On Wednesday, December 7, 2016 the Department of Health and Human Services' Office of Inspector General released Medicare and State Health Care Programs: Fraud and Abuse; Revisions to the Safe Harbors Under the Anti-Kickback Statute and Civil Monetary Penalty Rules Regarding Beneficiary Inducements final rule. You may wish to review the safe harbor established for "local transportation" and see if your scenario would fit. There is a proposed rule to expand that safe harbor under review now, with the comment period having closed on December 31, 2019.

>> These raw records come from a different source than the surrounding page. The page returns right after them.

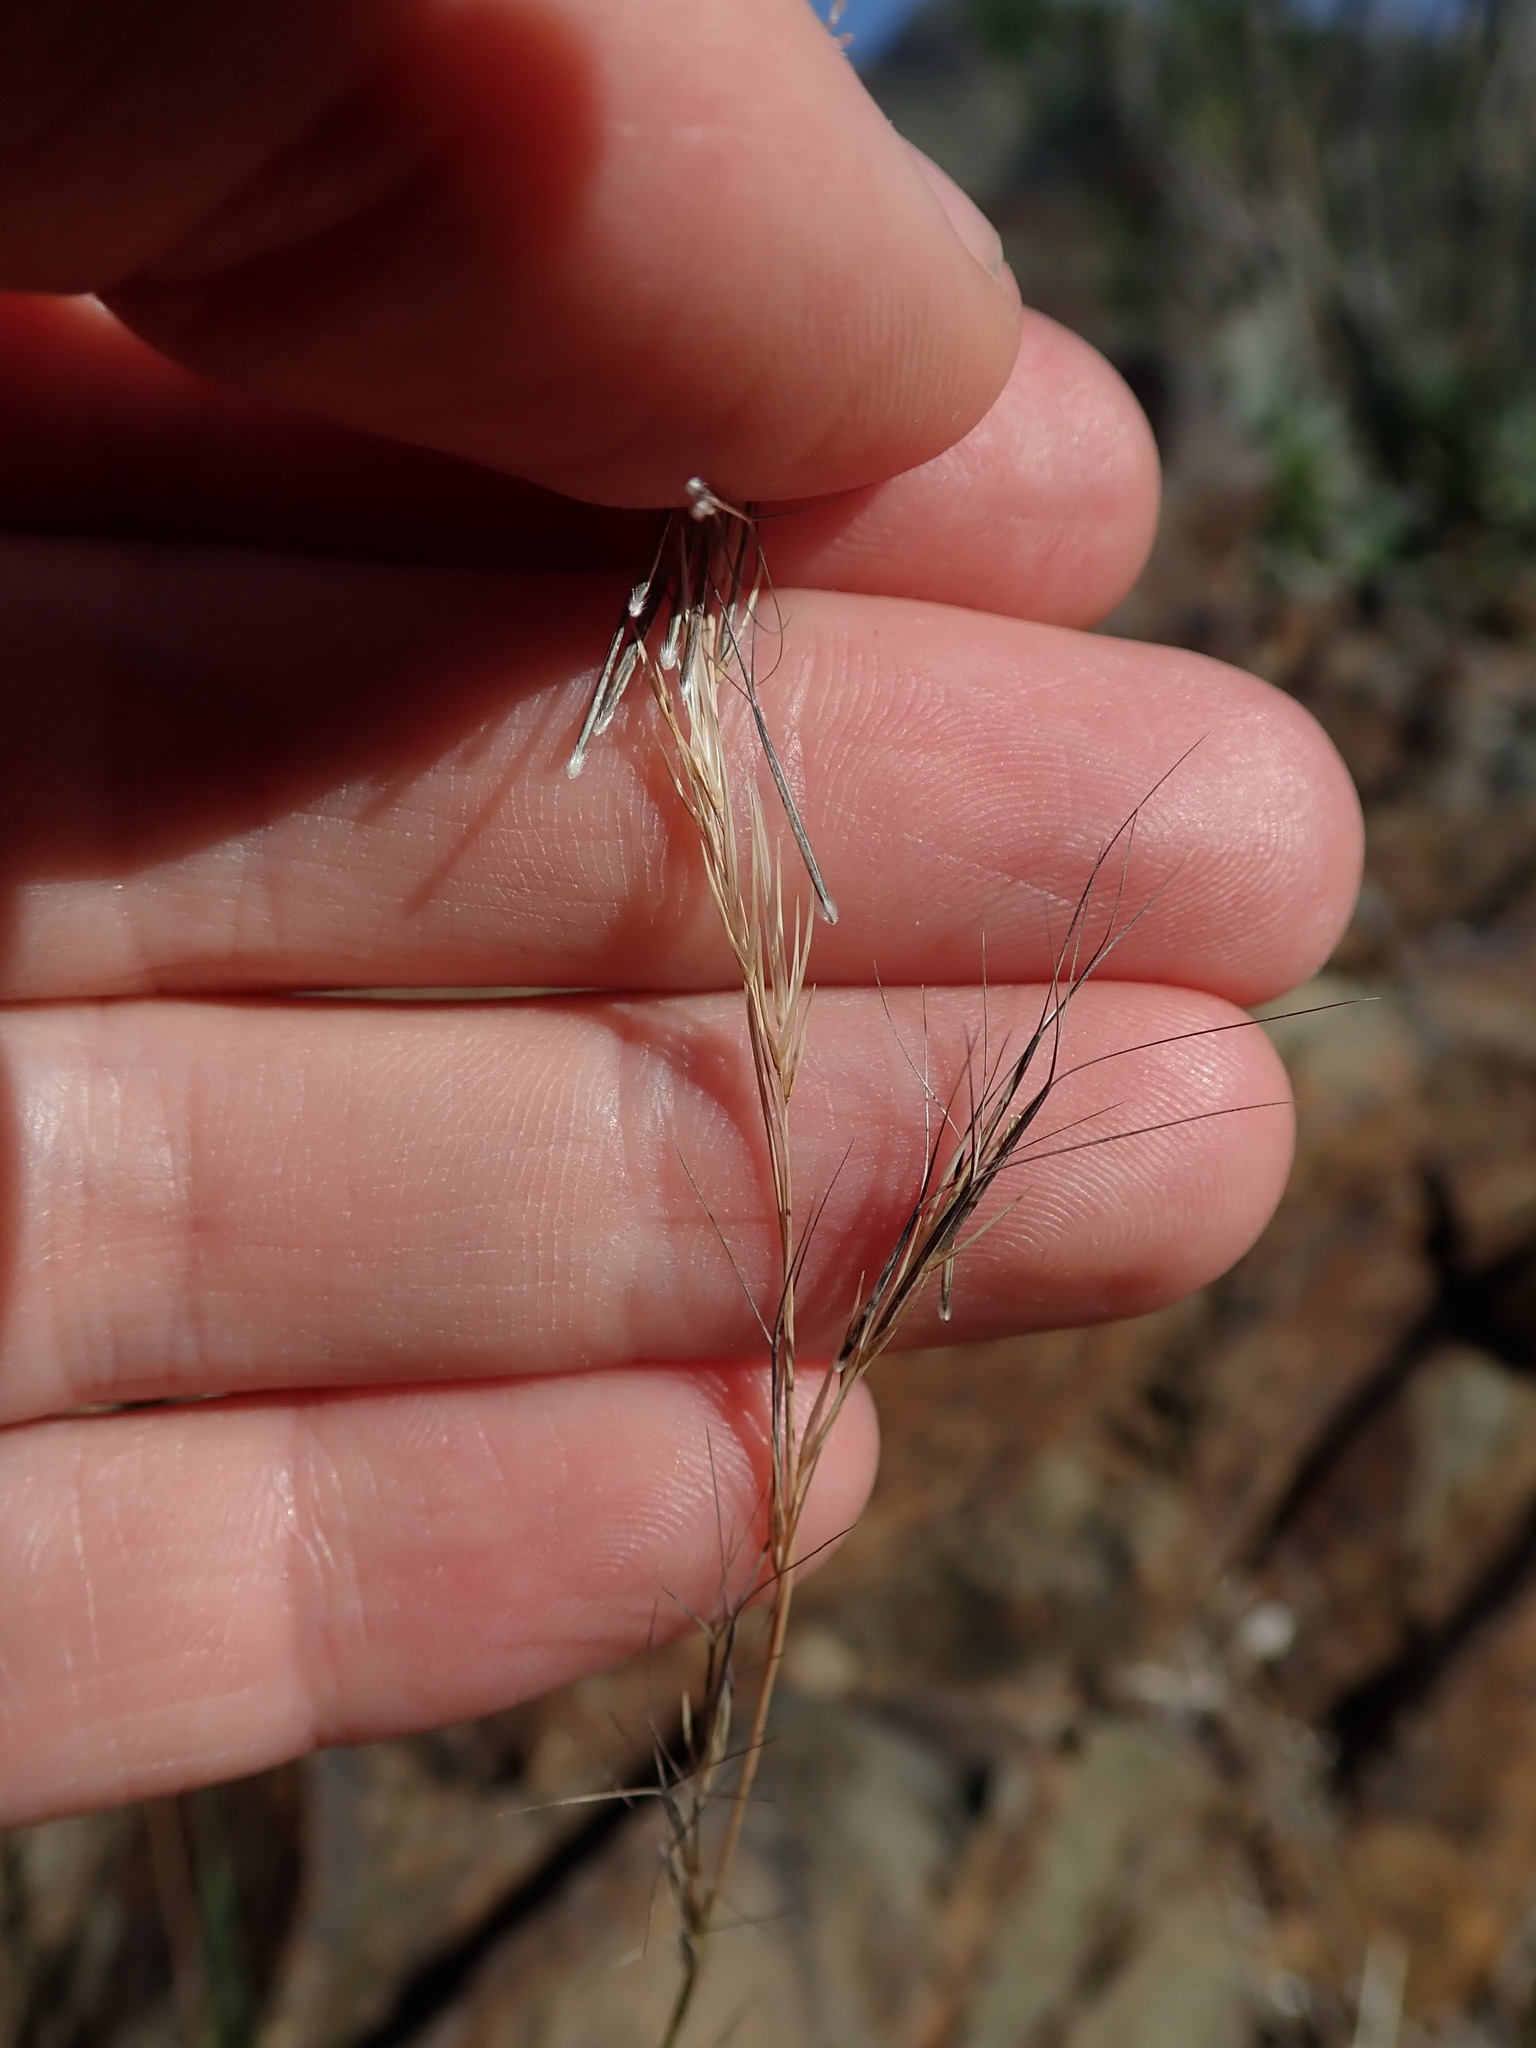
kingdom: Plantae
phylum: Tracheophyta
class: Liliopsida
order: Poales
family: Poaceae
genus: Aristida
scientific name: Aristida adscensionis
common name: Sixweeks threeawn
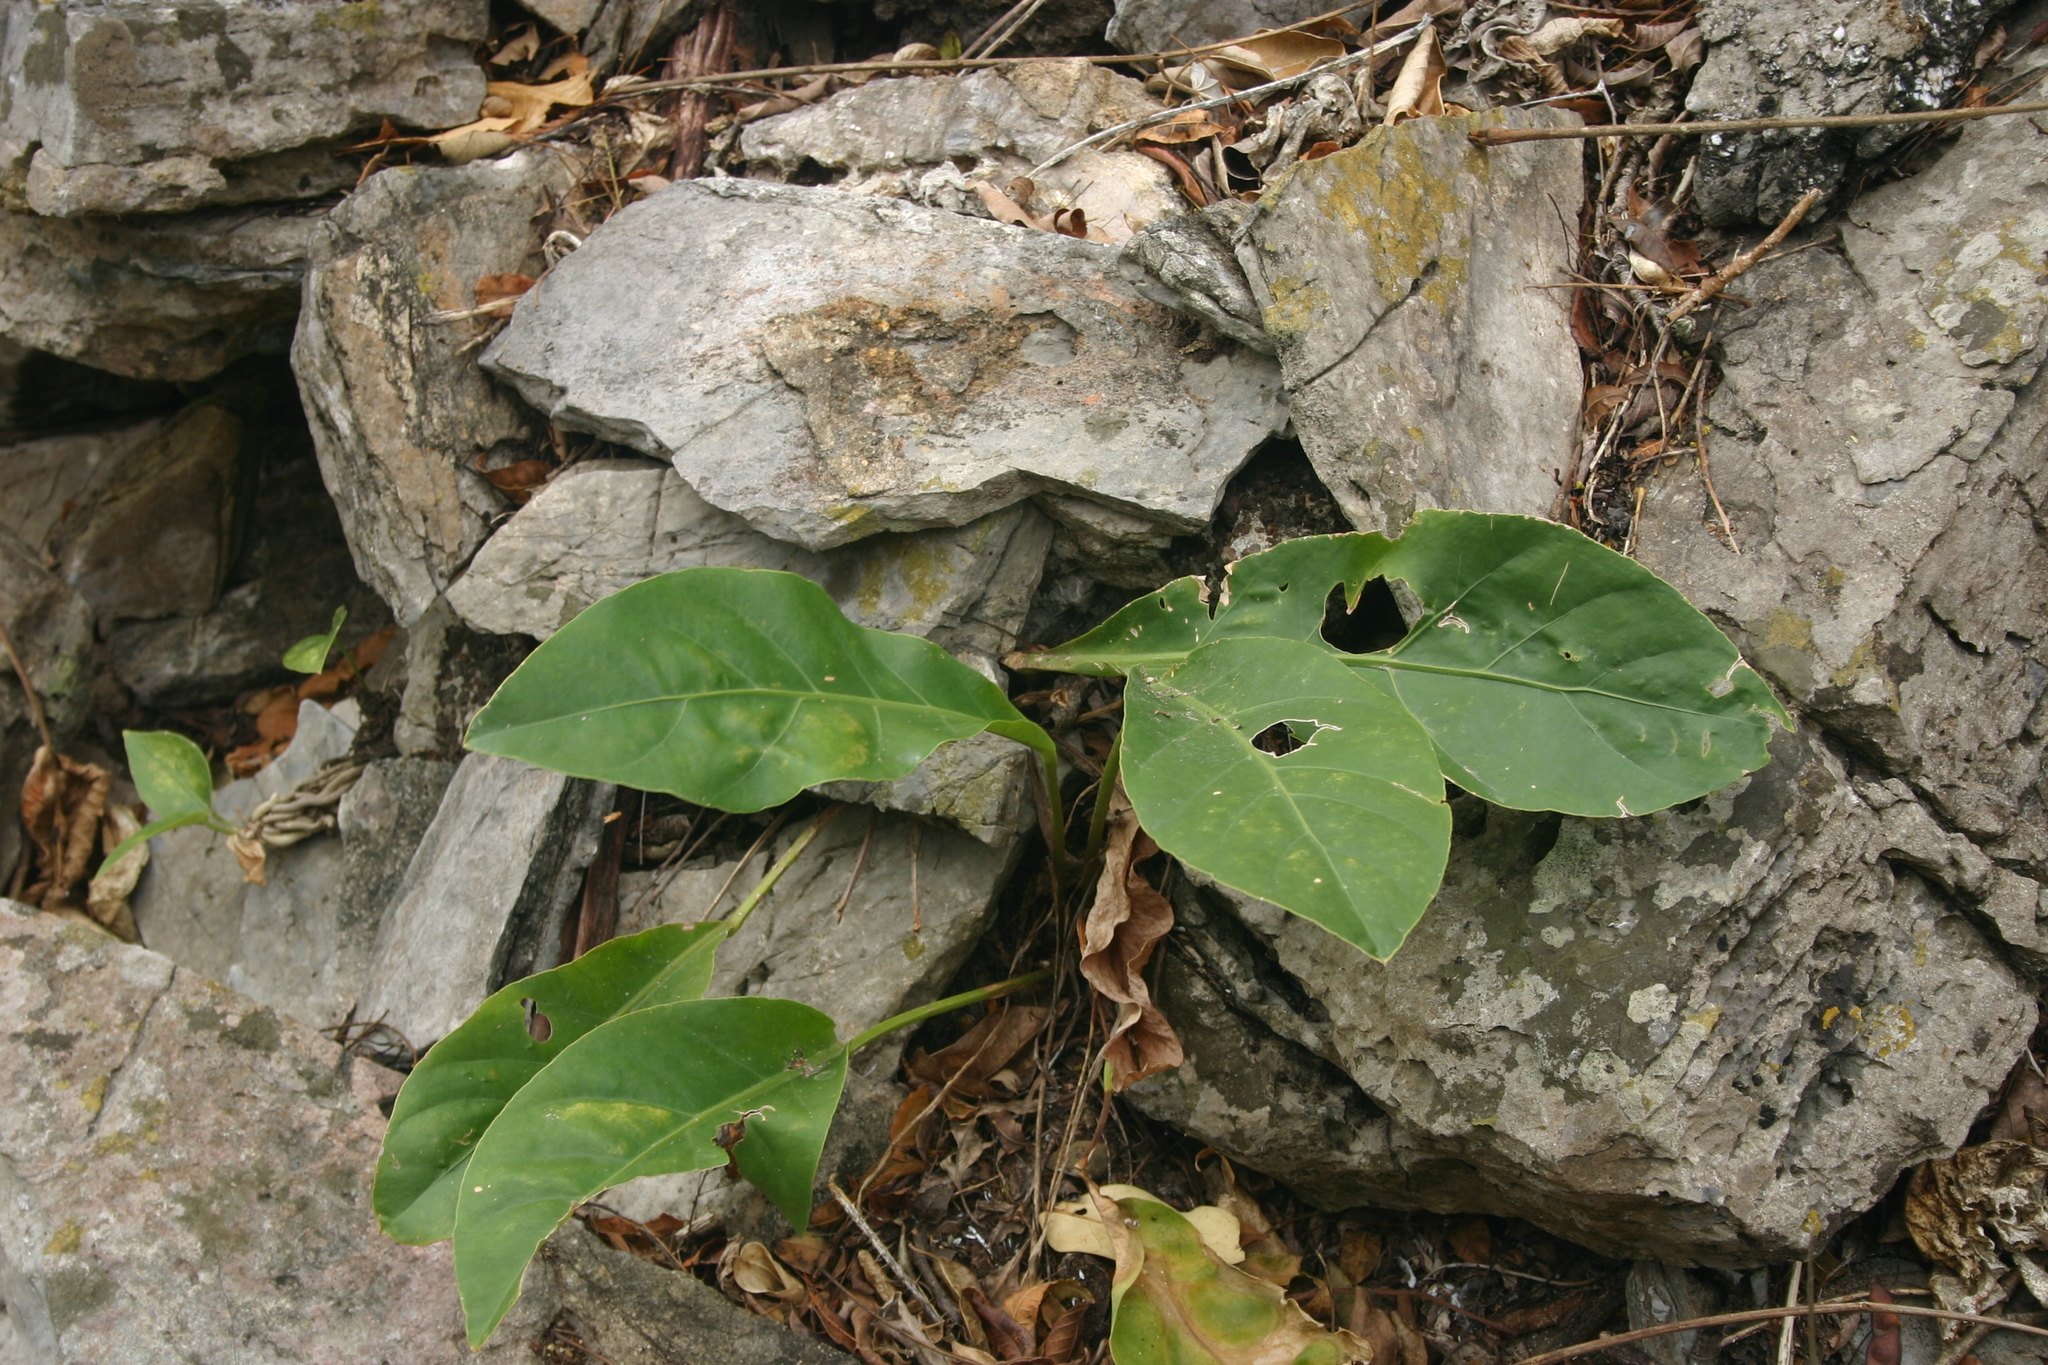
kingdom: Plantae
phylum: Tracheophyta
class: Liliopsida
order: Alismatales
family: Araceae
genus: Anthurium
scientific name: Anthurium schlechtendalii
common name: Laceleaf
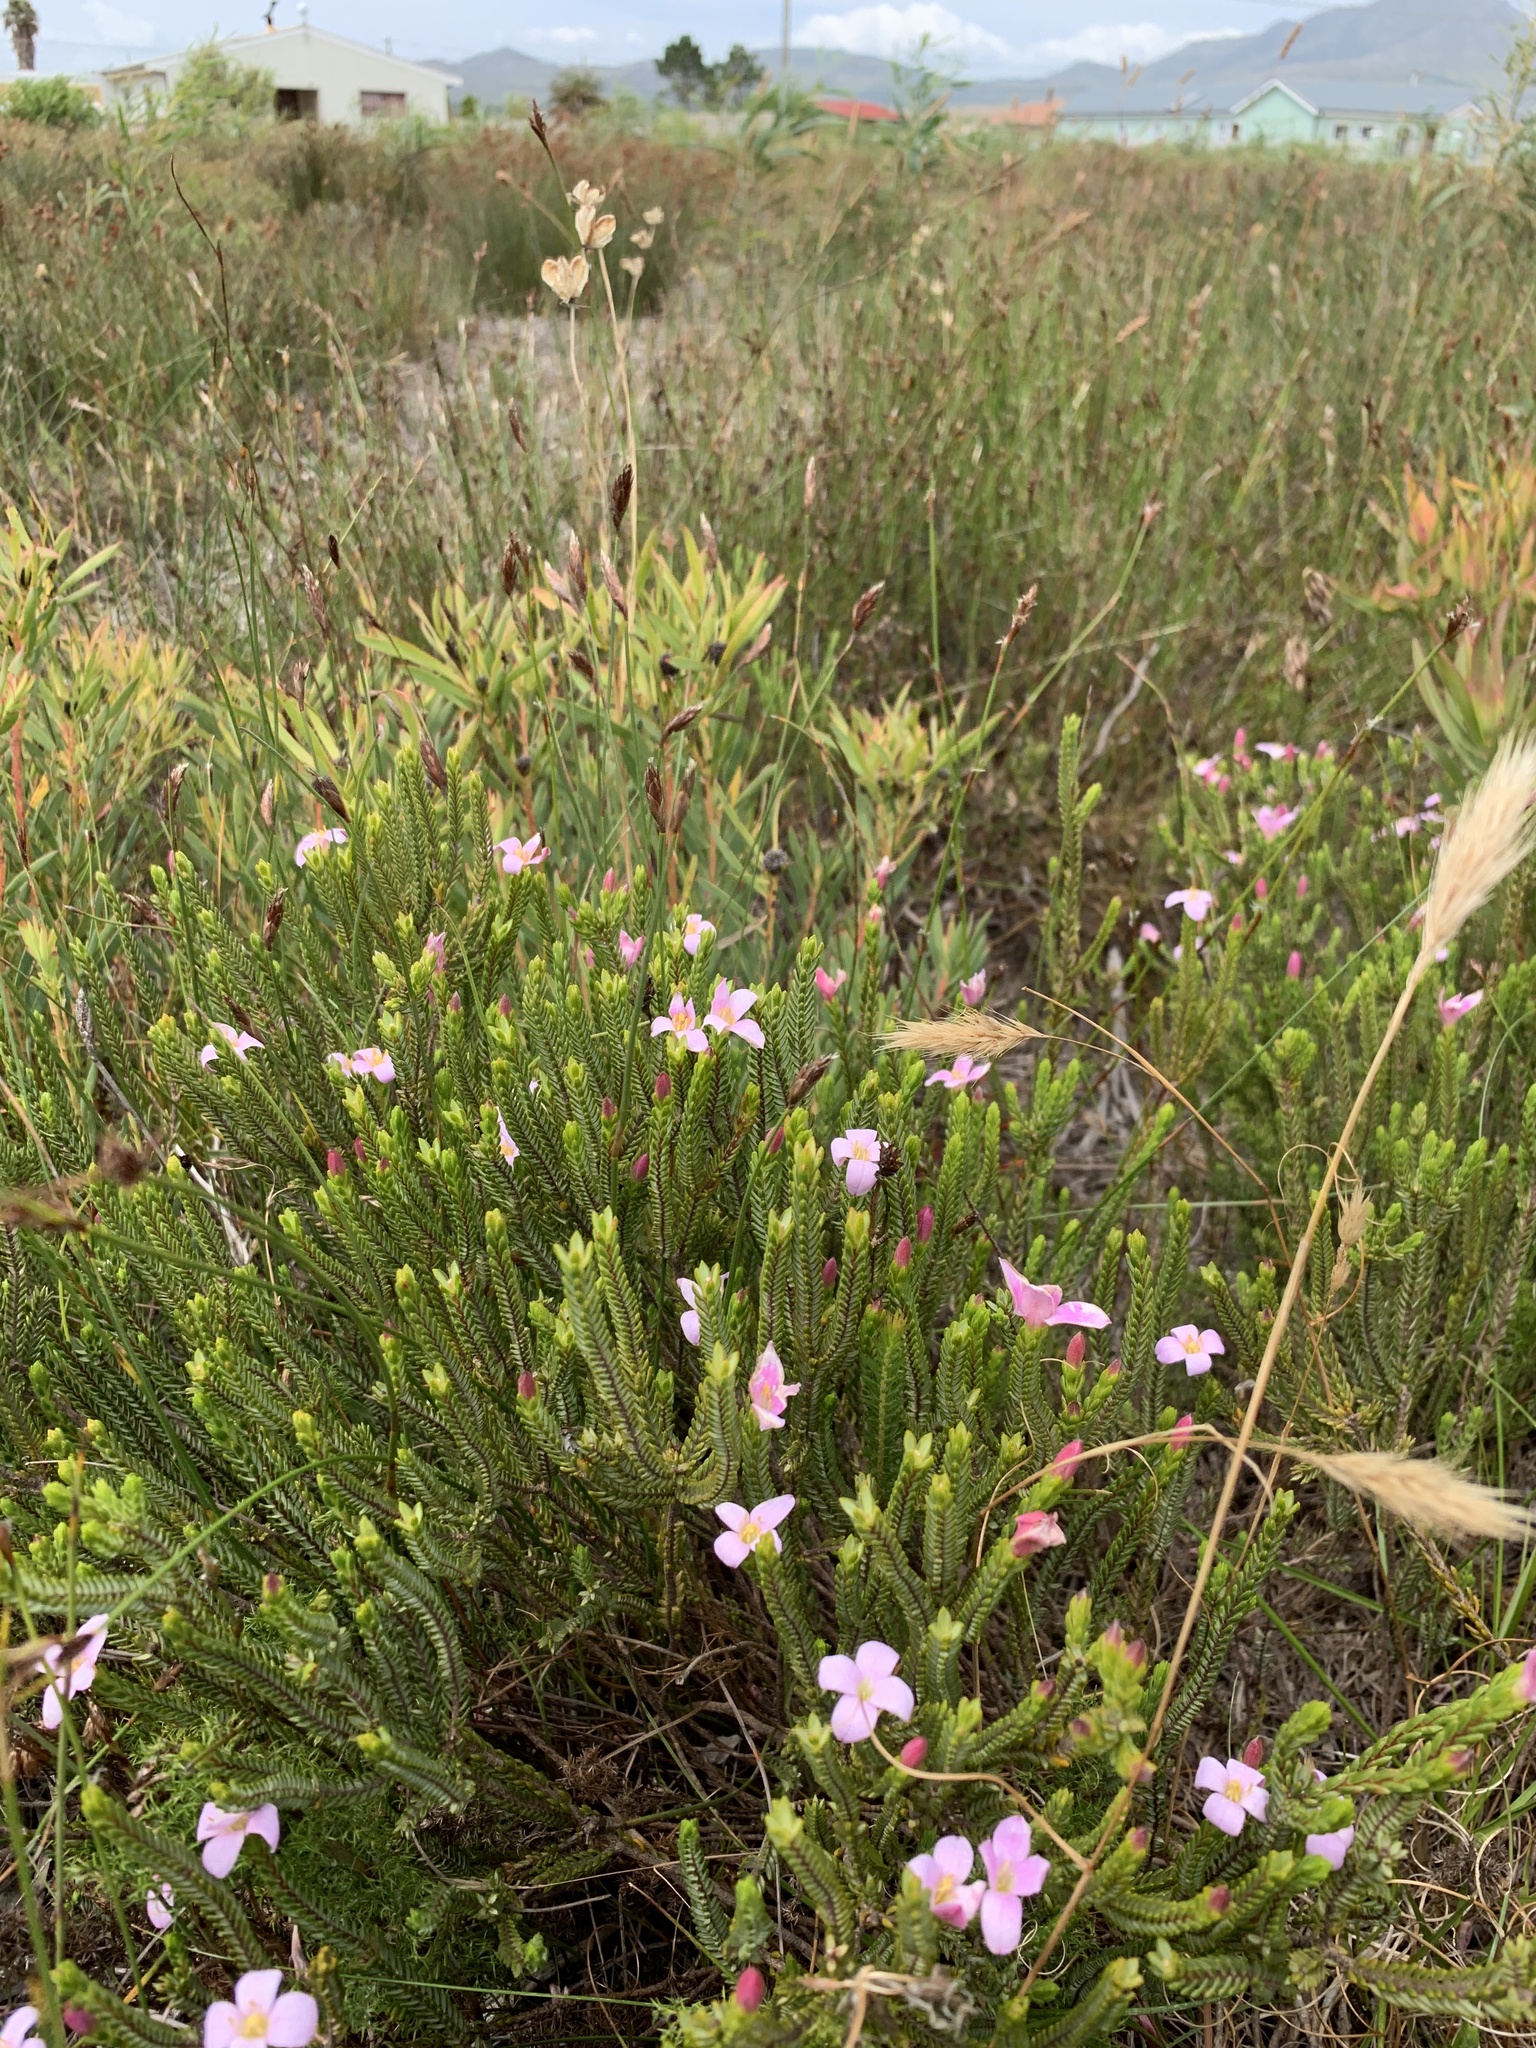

I sincerely appreciate the guidance and feedback on my issue. I wasn't sure what to expect when I posed the question but thank you!I'm finding that much of the regulations out there are pretty gray on the matter because it is very circumstantial as some of you have pointed out. The only real reason for transfer is due to the lack of beds and I'm not sure what the medical necessity would be because its on a case to case basis. I was able to determine that there is patient choice in the matter and in this situation, none of chosen to go to the other system hospital as it is nearly an hour away compared to 15 minutes for the closest ED.My concern is naturally inducement and I agree that it certainly is a significant risk here. What's odd is regulations are fairly gray on the matter as it pertains to full beds, but as we all know if it doesn't feel right, it probably isn't right. I did explore safe harbors, but ambulances are not included in the safe harbor regulations unless owned or subsidized by the state government. These companies are independent of the system.I think I have a path I'm going to take and I appreciate everyone's input.
Again, nothing said will be taking as legal advice, guidance etc...Thanks!